Hace un par de años, la Universidad de Harvard recomendaba a las empresas innovadoras inclinarse por la contratación de candidatos que no supieran demasiado de una disciplina determinada. El profesionalismo comportaría un grado de rigidez y polaridad desaconsejable para los tiempos de flexibilidad y apertura panorámica.
Ser demasiado profesional empieza a revelarse, pues, como una impensada rémora. Ante la idea de que sólo el profesional entenderá bien las causas y soluciones de un conflicto, lo imperante resulta ser lo opuesto. Más que dotados de un saber virtuoso, los profesionales se hallarían viciados de particularidad. La mirada perceptiva, creativa y desprejuiciada del catecúmeno gana reconocimiento sobre la visión del confeso.
Un libro de James Surowiecki, The Wisdom of Crowds, fue pionero de una extensa bibliografía sobre el nuevo poder del juicio de muchos. Muchos sin cualificación concreta, muchos conectándose en la red y formando conjuntamente un rostro cuyos miles de ojos verían más que dos.
¿Una mística del populismo? Un descrédito, en fin, de todo aquello que amparan y avalan las instituciones, empezando por la profesionalización de los políticos cuyos nuevos líderes, al estilo del conservador británico Gordon Brown, creen menos en su carisma que en su vídeo doméstico colgado en la red donde aparece ante el fregadero de casa "como un esposo cualquiera". Si el rey Juan Carlos ha perdurado tanto ¿no habrá que atribuirlo a que nunca ha parecido un rey?

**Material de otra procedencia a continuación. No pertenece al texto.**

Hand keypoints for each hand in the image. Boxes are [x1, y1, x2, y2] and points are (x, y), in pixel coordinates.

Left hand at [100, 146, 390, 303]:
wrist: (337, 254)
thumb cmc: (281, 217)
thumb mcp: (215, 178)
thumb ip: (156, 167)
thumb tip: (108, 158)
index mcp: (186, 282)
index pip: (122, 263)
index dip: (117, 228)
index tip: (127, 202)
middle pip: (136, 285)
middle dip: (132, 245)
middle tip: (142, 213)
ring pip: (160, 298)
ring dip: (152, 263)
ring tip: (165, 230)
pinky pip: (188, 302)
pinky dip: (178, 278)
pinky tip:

Transmitir la sensación de ser como todo el mundo se impone como método de credibilidad ante el mundo. A falta de líderes que nos dejen con la boca abierta, los tipos que denotan un claro sentido común. En ellos se refleja el ciudadano y les regala su confianza. En absoluto aquella confianza especial que se otorgaría a un gran profesional, sino la fe natural que se entrega a la buena gente.